Each line of the data below that carries the word "bank" needs to be copied.
☆ ☆ ☆ ☆ ☆
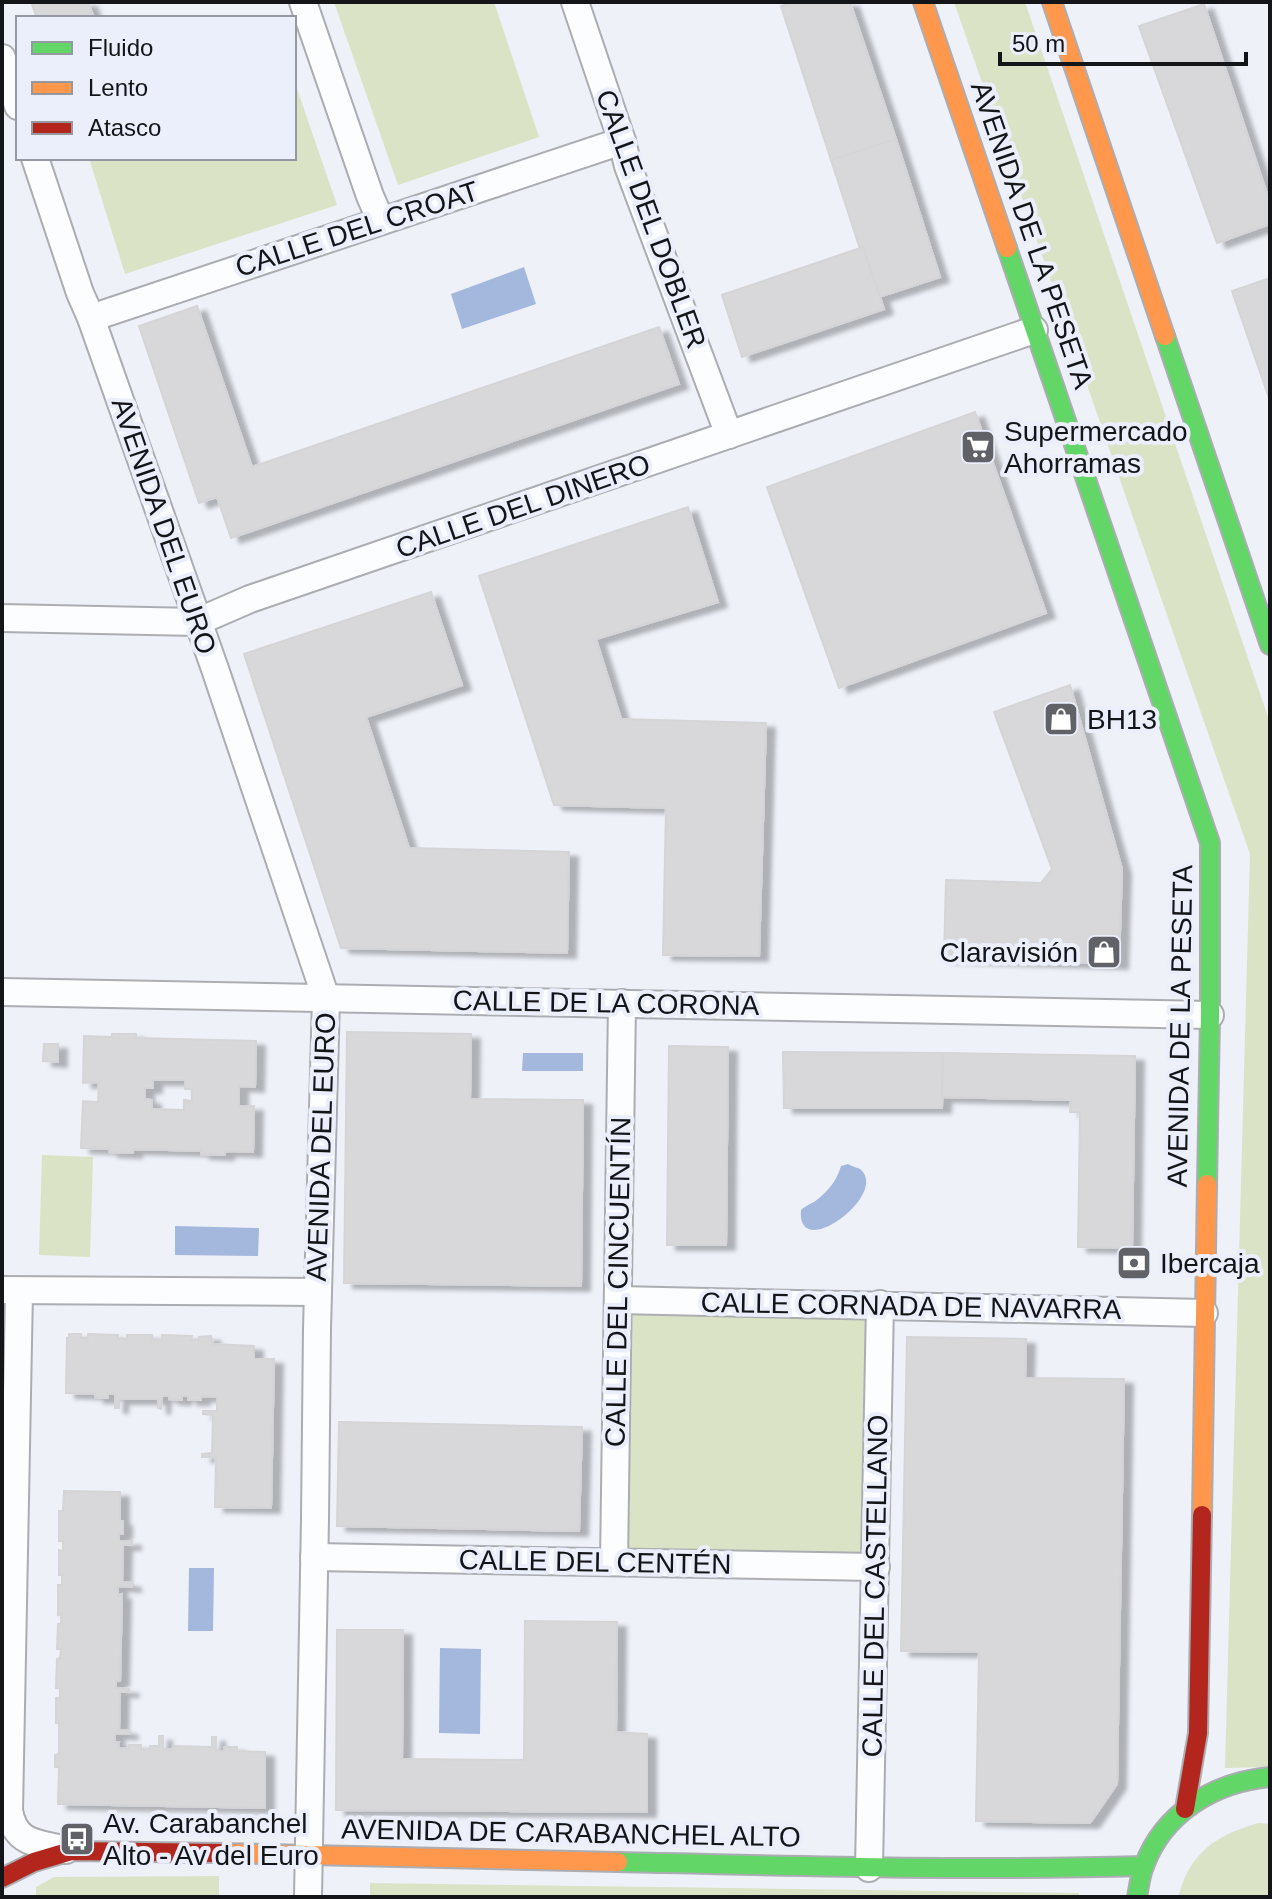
<svg xmlns="http://www.w3.org/2000/svg" width="1272" height="1899" font-family="Arial,sans-serif">
	<defs>
		<filter id="shadow"><feDropShadow dx="9" dy="5" stdDeviation="2" flood-color="#0004"/></filter>
	</defs>
	<rect width="100%" height="100%" fill="#eef1f8"/>
	<!-- green -->
	<g fill="#dae3c6">
		<path d="M334,2H494L539,137L398,185Z"/>
		<path d="M954,2H1025L1270,723V1767L1225,1768L1250,854Z"/>
		<path d="M295,83L337,205L125,274L89,158H294Z"/>
		<path d="M42,1155L93,1157L90,1257L39,1255Z"/>
		<path d="M618,1300L880,1304L876,1567L614,1562Z"/>
		<path d="M1258,1823L1270,1824V1897H1178C1181,1889 1183,1880 1187,1873C1203,1843 1228,1832 1258,1823Z"/>
		<path d="M219,1876V1897H36V1887L54,1877Z"/>
		<path d="M370,1883L1079,1893V1897H370Z"/>
	</g>
	<!-- water -->
	<g fill="#a4b7dd">
		<path d="M524,267L536,304L462,329L451,294Z"/>
		<path d="M523,1053H583V1071H522Z"/>
		<path d="M848,1164C849,1165 860,1169 860,1169C891,1194 796,1264 801,1210C806,1205 812,1204 818,1199C829,1190 837,1180 841,1166Z"/>
		<path d="M175,1226L259,1228L258,1256L175,1255Z"/>
		<path d="M189,1568H214L213,1631H188Z"/>
		<path d="M440,1648L481,1649L480,1734L439,1733Z"/>
	</g>
	<!-- building -->
	<g fill="#d8d7da" stroke="#d5d4d7" stroke-width="2" fill-rule="evenodd" filter="url(#shadow)">
		<path d="M31,2H88L94,18H37Z"/>
		<path d="M792,2H850L896,139L831,160L781,6Z"/>
		<path d="M1204,4L1270,203V224L1217,243L1139,26Z"/>
		<path d="M896,139L940,277L879,297L863,247L860,249L831,160Z"/>
		<path d="M863,247L884,309L742,357L722,295Z"/>
		<path d="M1270,278V401L1232,291Z"/>
		<path d="M197,306L252,467L659,327L679,384L231,538L217,497L199,503L139,326Z"/>
		<path d="M975,412L1046,613L839,688L767,487Z"/>
		<path d="M688,507L718,602L596,639L621,719L766,723L759,956L663,955L666,808L554,805L479,576Z"/>
		<path d="M431,592L462,685L366,717L409,848L569,852L567,953L341,948L244,654Z"/>
		<path d="M1070,685L1122,869L1119,964L944,958L946,880L1041,883L1052,869L994,712Z"/>
		<path d="M347,1032L471,1034L470,1099L583,1100L581,1286L344,1283Z"/>
		<path d="M112,1034H136V1038L256,1041L255,1087L239,1086V1106H254L253,1152L225,1151V1155L201,1154V1151L133,1149V1153L109,1152V1149L81,1148L83,1101L98,1102L99,1082L83,1083L84,1036L112,1037ZM153,1080H185V1089H192V1101L184,1100V1110L152,1109V1100L145,1099V1088H153Z"/>
		<path d="M44,1044H58V1062L43,1061Z"/>
		<path d="M669,1046L728,1047L726,1245H667Z"/>
		<path d="M783,1052L943,1053L942,1108H784Z"/>
		<path d="M943,1053L1135,1056L1132,1248L1078,1247L1080,1112H1070L1071,1100L942,1097Z"/>
		<path d="M69,1334H81V1338H88V1334L118,1335V1338L127,1339V1335H152V1339L162,1340V1335L192,1336L191,1340H199V1337L211,1336L213,1344L254,1346V1359H274L271,1508L215,1507L216,1457H202V1454L212,1453L213,1415L203,1414V1411H217V1397L201,1396V1400H188V1396H182V1400L169,1399V1396H162L161,1409L158,1408V1399H119V1408H115V1394H108V1398H95V1394L66,1393L67,1338H69Z"/>
		<path d="M907,1337L1026,1339L1025,1378L1124,1379L1117,1784L1090,1823L976,1821L979,1652L901,1651Z"/>
		<path d="M339,1422L582,1427L579,1531L337,1526Z"/>
		<path d="M64,1491L120,1492V1521H123V1534H119V1541H132V1545H123L122,1582L132,1583V1587L118,1586V1595L122,1594L120,1681H116V1688L129,1689L130,1692H120L119,1730H128L129,1734H115V1742H119L118,1748L128,1749L129,1745H141V1749H150V1746H159V1736H163V1749L173,1750V1746L212,1747V1737H216V1751H224V1747H237V1751L265,1752V1808L58,1804L59,1767H55V1755L59,1754V1723H56V1698H60V1688H56L57,1659L60,1658L61,1649H57L58,1624H61V1614L58,1615V1585H62V1575H59V1550L63,1551V1541H59V1511H63Z"/>
		<path d="M525,1621L617,1622L616,1732L647,1734V1812L336,1810L337,1630H403L402,1759L524,1760Z"/>
	</g>
	<g fill="none" stroke-linecap="round" stroke-linejoin="round">
		<!-- street casing -->
		<g stroke="#abadb2" stroke-width="30">
			<g id="street">
				<path d="M303,2L370,196L381,221"/>
				<path d="M575,2L622,141L628,166L729,435"/>
				<path d="M2,58L18,106"/>
				<path d="M35,158L80,293L91,318L215,669L326,998L317,1329L315,1519L308,1897"/>
				<path d="M91,318L622,141"/>
				<path d="M2,618L197,622L250,599L1034,330"/>
				<path d="M2,992L1210,1015"/>
				<path d="M2,1290L317,1292"/>
				<path d="M19,1291L9,1811C16,1845 36,1842 66,1850"/>
				<path d="M618,1300L1204,1313"/>
				<path d="M314,1557L876,1567"/>
				<path d="M614,1562L622,1003"/>
				<path d="M869,1868L880,1304"/>
			</g>
		</g>
		<!-- fast casing -->
		<g stroke="#abadb2" stroke-width="22">
			<g id="fast">
				<path d="M1007,248L1210,843V1015L1207,1184"/>
				<path d="M1165,336L1270,645"/>
				<path d="M618,1862C793,1866 968,1871 1144,1866"/>
				<path d="M1137,1897C1139,1887 1140,1876 1144,1866C1164,1812 1215,1782 1270,1777"/>
			</g>
		</g>
		<!-- slow casing -->
		<g stroke="#abadb2" stroke-width="22">
			<g id="slow">
				<path d="M923,2L1007,248"/>
				<path d="M1052,2L1165,336"/>
				<path d="M1202,1515L1207,1184"/>
				<path d="M221,1853L618,1862"/>
			</g>
		</g>
		<!-- jam casing -->
		<g stroke="#abadb2" stroke-width="22">
			<g id="jam">
				<path d="M1185,1809L1198,1733L1202,1515"/>
				<path d="M2,1878L34,1862L71,1851L221,1853"/>
			</g>
		</g>
		<!-- street -->
		<use href="#street" stroke="#fcfdfe" stroke-width="26"/>
		<!-- fast -->
		<use href="#fast" stroke="#63d668" stroke-width="18"/>
		<!-- slow -->
		<use href="#slow" stroke="#ff974d" stroke-width="18"/>
		<!-- jam -->
		<use href="#jam" stroke="#b3261e" stroke-width="18"/>
	</g>
	<!-- icons -->
	<defs>
		<g id="supermarket-square" transform="scale(1.8)"><rect x="-9" y="-9" width="18" height="18" rx="4" fill="#606267" stroke="#ebeffb"/><path d="M-6-5.5h2.5l.6 2H6L4.5 2H-2.5L-4.4-4H-6ZM-1.5 3.2a1.3 1.3 0 1 0 .1 0ZM3 3.2a1.3 1.3 0 1 0 .1 0Z" fill="#fff"/></g>
		<g id="shop-square" transform="scale(1.8)"><rect x="-9" y="-9" width="18" height="18" rx="4" fill="#606267" stroke="#ebeffb"/><path d="M-5-2.5h2.3a2.7 3.5 0 0 1 5.4 0H5L5.5 6h-11ZM-1.5-2.5h3a1.5 2.3 0 0 0-3 0Z" fill="#fff"/></g>
		<g id="bank-square" transform="scale(1.8)"><rect x="-9" y="-9" width="18" height="18" rx="4" fill="#606267" stroke="#ebeffb"/><path d="M-6-4H6V4H-6ZM0-2.3a2.3 2.3 0 1 0 0 4.6a2.3 2.3 0 1 0 0-4.6Z" fill="#fff"/></g>
		<g id="bus-square" transform="scale(1.8)"><rect x="-9" y="-9" width="18" height="18" rx="4" fill="#606267" stroke="#ebeffb"/><path d="M-5-6H5V4H4V6H2V4H-2V6H-4V4H-5ZM-3.5-4V0h7V-4ZM-3.5 1.2v1.5H-2V1.2ZM2 1.2v1.5H3.5V1.2Z" fill="#fff"/></g>
	</defs>
	<g fill-rule="evenodd">
		<use href="#supermarket-square" x="978" y="447"/>
		<use href="#shop-square" x="1061" y="719"/>
		<use href="#shop-square" x="1104" y="952"/>
		<use href="#bank-square" x="1134" y="1263"/>
		<use href="#bus-square" x="77" y="1839"/>
	</g>
	<g text-anchor="middle" dominant-baseline="central" stroke-width="8" stroke-linejoin="round" paint-order="stroke">
		<!-- street labels -->
		<g font-size="28" fill="#131519" stroke="#ebeffb">
			<text transform="translate(651 219) rotate(70)">CALLE DEL DOBLER</text>
			<text transform="translate(357 229) rotate(-18)">CALLE DEL CROAT</text>
			<text transform="translate(1032 235) rotate(71)">AVENIDA DE LA PESETA</text>
			<text transform="translate(523 506) rotate(-19)">CALLE DEL DINERO</text>
			<text transform="translate(164 526) rotate(71)">AVENIDA DEL EURO</text>
			<text transform="translate(606 1003) rotate(1)">CALLE DE LA CORONA</text>
			<text transform="translate(1180 1026) rotate(-89)">AVENIDA DE LA PESETA</text>
			<text transform="translate(321 1147) rotate(-88)">AVENIDA DEL EURO</text>
			<text transform="translate(618 1282) rotate(-89)">CALLE DEL CINCUENTÍN</text>
			<text transform="translate(911 1306) rotate(1)">CALLE CORNADA DE NAVARRA</text>
			<text transform="translate(595 1562) rotate(1)">CALLE DEL CENTÉN</text>
			<text transform="translate(875 1586) rotate(-89)">CALLE DEL CASTELLANO</text>
			<text transform="translate(571 1833) rotate(1)">AVENIDA DE CARABANCHEL ALTO</text>
		</g>
		<!-- poi labels -->
		<g font-size="28" fill="#131519" stroke="#ebeffb" text-anchor="start">
			<text x="1004" y="431">Supermercado<tspan x="1004" dy="32">Ahorramas</tspan></text>
			<text x="1087" y="719">BH13</text>
			<text x="1078" y="952" text-anchor="end">Claravisión</text>
			<text x="1160" y="1263">Ibercaja</text>
			<text x="103" y="1823">Av. Carabanchel<tspan x="103" dy="32">Alto - Av del Euro</tspan></text>
		</g>
	</g>
	<!-- border -->
	<rect width="1272" height="1899" fill="none" stroke="#131519" stroke-width="8"/>
	<!-- legend -->
	<rect x="16" y="16" width="280" height="144" fill="#ebeffb" stroke="#9598a1" stroke-width="2"/>
	<rect x="32" y="42" width="40" height="12" fill="#63d668" stroke="#9598a1" stroke-width="2"/>
	<text x="88" y="56" font-size="24" fill="#131519">Fluido</text>
	<rect x="32" y="82" width="40" height="12" fill="#ff974d" stroke="#9598a1" stroke-width="2"/>
	<text x="88" y="96" font-size="24" fill="#131519">Lento</text>
	<rect x="32" y="122" width="40" height="12" fill="#b3261e" stroke="#9598a1" stroke-width="2"/>
	<text x="88" y="136" font-size="24" fill="#131519">Atasco</text>
	<!-- scale -->
	<path d="M1000 52v12h246v-12" fill="none" stroke="#131519" stroke-width="4"/>
	<text x="1012" y="52" font-size="24" fill="#131519" stroke="#ebeffb" stroke-width="6" paint-order="stroke">50 m</text>
</svg>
☆ ☆ ☆ ☆ ☆
Solution to the exercise:
		<g id="bank-square" transform="scale(1.8)"><rect x="-9" y="-9" width="18" height="18" rx="4" fill="#606267" stroke="#ebeffb"/><path d="M-6-4H6V4H-6ZM0-2.3a2.3 2.3 0 1 0 0 4.6a2.3 2.3 0 1 0 0-4.6Z" fill="#fff"/></g>
		<use href="#bank-square" x="1134" y="1263"/>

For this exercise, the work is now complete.